━━━━━ Input material ━━━━━

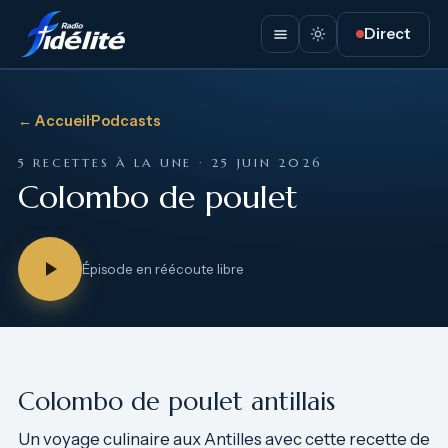
Direct
← Accueil
·
Podcasts
5 RECETTES À LA UNE · 25 JUIN 2026
Colombo de poulet
Épisode en réécoute libre
Colombo de poulet antillais
Un voyage culinaire aux Antilles avec cette recette de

━━━━━

Reproduce every line of text in the listing above verbatim, omitting the pictures.

• Your response
Direct
← Accueil
·
Podcasts
5 RECETTES À LA UNE · 25 JUIN 2026
Colombo de poulet
Épisode en réécoute libre
Colombo de poulet antillais
Un voyage culinaire aux Antilles avec cette recette de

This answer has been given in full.